Thereafter, Callaway held that Hale would be applied retroactively. However, since the two-year time interval was established to run from the date of the Hale decision, rather than Callaway, this left only a six and onehalf-month interval after Callaway for the filing of Rule 3.850 motions. Defendant's August 1996 motion therefore came too late.

The Callaway decision itself stated that the purpose of allowing retroactive treatment was to allow correction of sentences for those "sentenced during the six-year window between the amendment of section 775.084 and the decision in Hale ...." 658 So. 2d at 987. Callaway's calculation of the window may be frustrating the intent, owing to the short window period following the announcement of Callaway.

Because Callaway is clear, we adhere to our previous ruling denying defendant's Rule 3.850 motion. We certify the following question of great public importance:

WHETHER APPELLANT'S RULE 3.850 MOTION SEEKING RETROACTIVE BENEFIT OF HALE V. STATE, 630 So. 2d 521 (Fla.1993), SHOULD BE DEEMED TIMELY FILED WHERE: (1) APPELLANT SOUGHT HALE RELIEF PRIOR TO THE ANNOUNCEMENT OF CALLAWAY, AND RELIEF WAS DENIED; AND (2) APPELLANT FILED ANOTHER MOTION FOR POSTCONVICTION RELIEF, BASED ON HALE, WITHIN TWO YEARS AFTER CALLAWAY WAS ANNOUNCED.

Because under Callaway the 3.850 motion is time-barred, we do not reach the merits of the parties' respective positions.

Rehearing denied; question certified.[1],[2]

NOTES

[1] The State argues that the pre-Callaway denial of defendant's Rule 3.850 motion bars defendant from again raising the claim.

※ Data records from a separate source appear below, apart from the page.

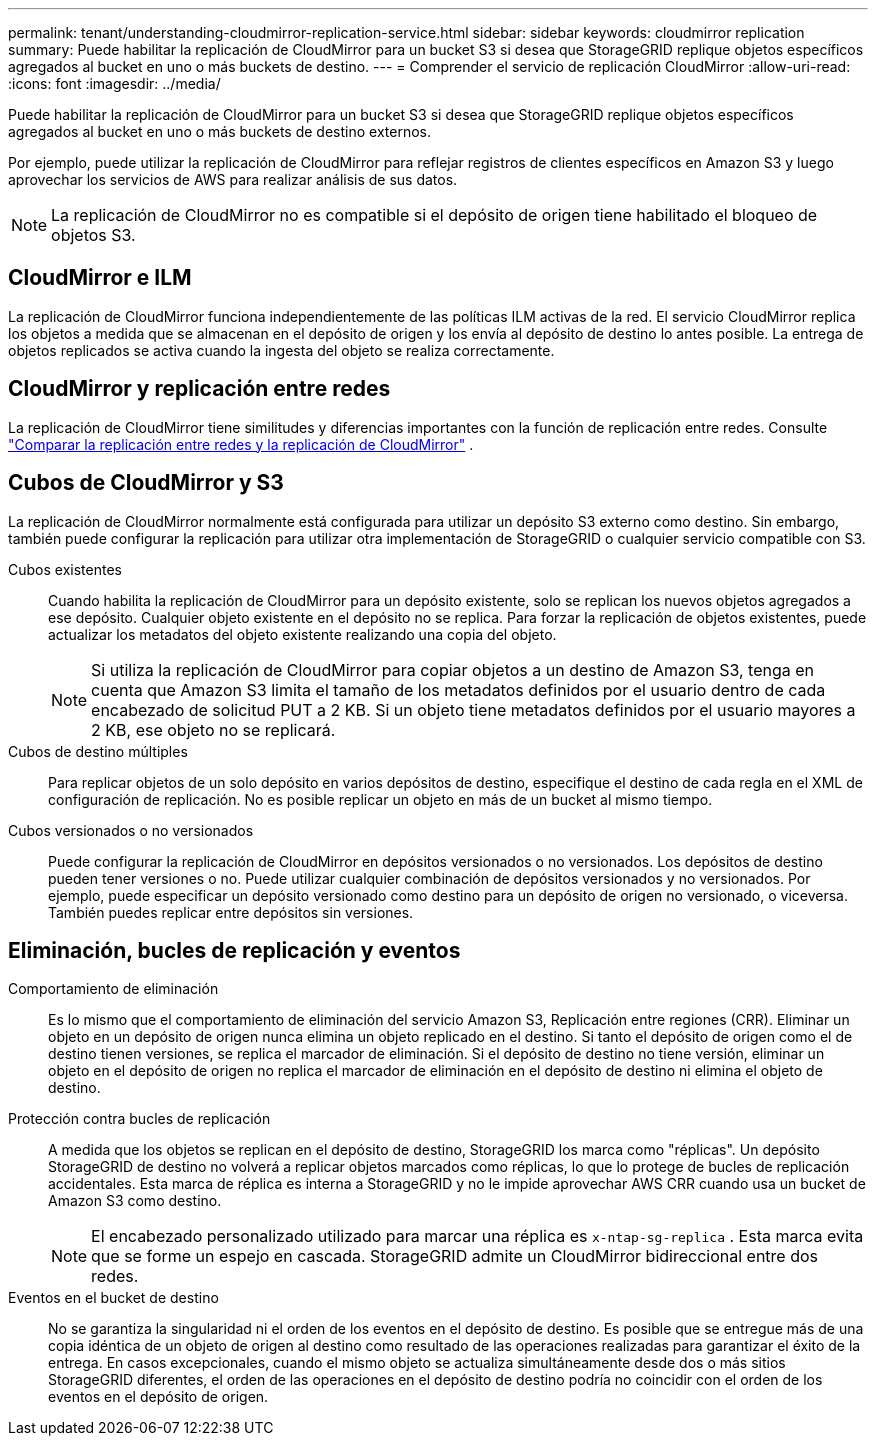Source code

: ---
permalink: tenant/understanding-cloudmirror-replication-service.html 
sidebar: sidebar 
keywords: cloudmirror replication 
summary: Puede habilitar la replicación de CloudMirror para un bucket S3 si desea que StorageGRID replique objetos específicos agregados al bucket en uno o más buckets de destino. 
---
= Comprender el servicio de replicación CloudMirror
:allow-uri-read: 
:icons: font
:imagesdir: ../media/


[role="lead"]
Puede habilitar la replicación de CloudMirror para un bucket S3 si desea que StorageGRID replique objetos específicos agregados al bucket en uno o más buckets de destino externos.

Por ejemplo, puede utilizar la replicación de CloudMirror para reflejar registros de clientes específicos en Amazon S3 y luego aprovechar los servicios de AWS para realizar análisis de sus datos.


NOTE: La replicación de CloudMirror no es compatible si el depósito de origen tiene habilitado el bloqueo de objetos S3.



== CloudMirror e ILM

La replicación de CloudMirror funciona independientemente de las políticas ILM activas de la red.  El servicio CloudMirror replica los objetos a medida que se almacenan en el depósito de origen y los envía al depósito de destino lo antes posible.  La entrega de objetos replicados se activa cuando la ingesta del objeto se realiza correctamente.



== CloudMirror y replicación entre redes

La replicación de CloudMirror tiene similitudes y diferencias importantes con la función de replicación entre redes. Consulte link:../admin/grid-federation-compare-cgr-to-cloudmirror.html["Comparar la replicación entre redes y la replicación de CloudMirror"] .



== Cubos de CloudMirror y S3

La replicación de CloudMirror normalmente está configurada para utilizar un depósito S3 externo como destino.  Sin embargo, también puede configurar la replicación para utilizar otra implementación de StorageGRID o cualquier servicio compatible con S3.

Cubos existentes:: Cuando habilita la replicación de CloudMirror para un depósito existente, solo se replican los nuevos objetos agregados a ese depósito.  Cualquier objeto existente en el depósito no se replica.  Para forzar la replicación de objetos existentes, puede actualizar los metadatos del objeto existente realizando una copia del objeto.
+
--

NOTE: Si utiliza la replicación de CloudMirror para copiar objetos a un destino de Amazon S3, tenga en cuenta que Amazon S3 limita el tamaño de los metadatos definidos por el usuario dentro de cada encabezado de solicitud PUT a 2 KB.  Si un objeto tiene metadatos definidos por el usuario mayores a 2 KB, ese objeto no se replicará.

--
Cubos de destino múltiples:: Para replicar objetos de un solo depósito en varios depósitos de destino, especifique el destino de cada regla en el XML de configuración de replicación.  No es posible replicar un objeto en más de un bucket al mismo tiempo.
Cubos versionados o no versionados:: Puede configurar la replicación de CloudMirror en depósitos versionados o no versionados.  Los depósitos de destino pueden tener versiones o no.  Puede utilizar cualquier combinación de depósitos versionados y no versionados.  Por ejemplo, puede especificar un depósito versionado como destino para un depósito de origen no versionado, o viceversa.  También puedes replicar entre depósitos sin versiones.




== Eliminación, bucles de replicación y eventos

Comportamiento de eliminación:: Es lo mismo que el comportamiento de eliminación del servicio Amazon S3, Replicación entre regiones (CRR).  Eliminar un objeto en un depósito de origen nunca elimina un objeto replicado en el destino.  Si tanto el depósito de origen como el de destino tienen versiones, se replica el marcador de eliminación.  Si el depósito de destino no tiene versión, eliminar un objeto en el depósito de origen no replica el marcador de eliminación en el depósito de destino ni elimina el objeto de destino.
Protección contra bucles de replicación:: A medida que los objetos se replican en el depósito de destino, StorageGRID los marca como "réplicas".  Un depósito StorageGRID de destino no volverá a replicar objetos marcados como réplicas, lo que lo protege de bucles de replicación accidentales.  Esta marca de réplica es interna a StorageGRID y no le impide aprovechar AWS CRR cuando usa un bucket de Amazon S3 como destino.
+
--

NOTE: El encabezado personalizado utilizado para marcar una réplica es `x-ntap-sg-replica` .  Esta marca evita que se forme un espejo en cascada.  StorageGRID admite un CloudMirror bidireccional entre dos redes.

--
Eventos en el bucket de destino:: No se garantiza la singularidad ni el orden de los eventos en el depósito de destino.  Es posible que se entregue más de una copia idéntica de un objeto de origen al destino como resultado de las operaciones realizadas para garantizar el éxito de la entrega.  En casos excepcionales, cuando el mismo objeto se actualiza simultáneamente desde dos o más sitios StorageGRID diferentes, el orden de las operaciones en el depósito de destino podría no coincidir con el orden de los eventos en el depósito de origen.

We do not think that such a bar can reasonably be applied where, as here, the most likely explanation for the denial was the belief that Hale was not retroactive and where, subsequent to the denial of 3.850 relief, the Florida Supreme Court announced in Callaway that the Hale decision would be made retroactive. See State v. Owen, 696 So. 2d 715 (Fla. 1997).

[2] Defense counsel advised this court that, while the state of the trial court record is unclear, defendant may have another postconviction Hale-based motion which would be timely under Callaway and has not yet been finally ruled upon. The present opinion is without prejudice to such rights as the defendant may have with respect to any other postconviction motion.